What this task involves:
Answer these questions using the passage about Maria meeting her father:
1. What did the man who approached Maria after customs ask her?
2. What newspapers had her father been reading every day?
3. On which ship's passenger list did he see his daughter's name?
:: Reading text
As Maria emerged from customs, a man of about sixty with thinning hair and a slight mustache approached her and asked her if she knew a Maria Kalogeropoulos. She fell into her father’s arms and wept for several long minutes before she could get enough breath to ask him how he had found out. He told her, hardly able himself to hold back his tears of joy. He had been reading New York’s Greek-language newspapers every day, and a few days earlier something had made him look down the list of passengers bound for New York on the S.S. Stockholm; and there he saw the name of his daughter.
::::
:: Dataset section
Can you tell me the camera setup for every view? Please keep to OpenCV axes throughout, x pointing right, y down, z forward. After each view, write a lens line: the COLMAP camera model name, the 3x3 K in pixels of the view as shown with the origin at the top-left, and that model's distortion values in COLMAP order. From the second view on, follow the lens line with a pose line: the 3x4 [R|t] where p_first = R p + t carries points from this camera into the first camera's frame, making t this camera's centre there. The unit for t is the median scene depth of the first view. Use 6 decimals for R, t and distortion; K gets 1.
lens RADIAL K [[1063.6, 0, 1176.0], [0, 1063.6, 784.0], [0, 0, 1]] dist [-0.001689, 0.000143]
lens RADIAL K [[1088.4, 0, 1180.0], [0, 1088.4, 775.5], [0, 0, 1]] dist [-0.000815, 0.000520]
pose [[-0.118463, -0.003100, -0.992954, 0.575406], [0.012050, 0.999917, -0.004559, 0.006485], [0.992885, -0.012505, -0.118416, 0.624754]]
::::
Written answer:
1. He asked her if she knew a Maria Kalogeropoulos.
2. He had been reading New York's Greek-language newspapers.
3. He saw her name on the list of passengers bound for New York on the S.S. Stockholm.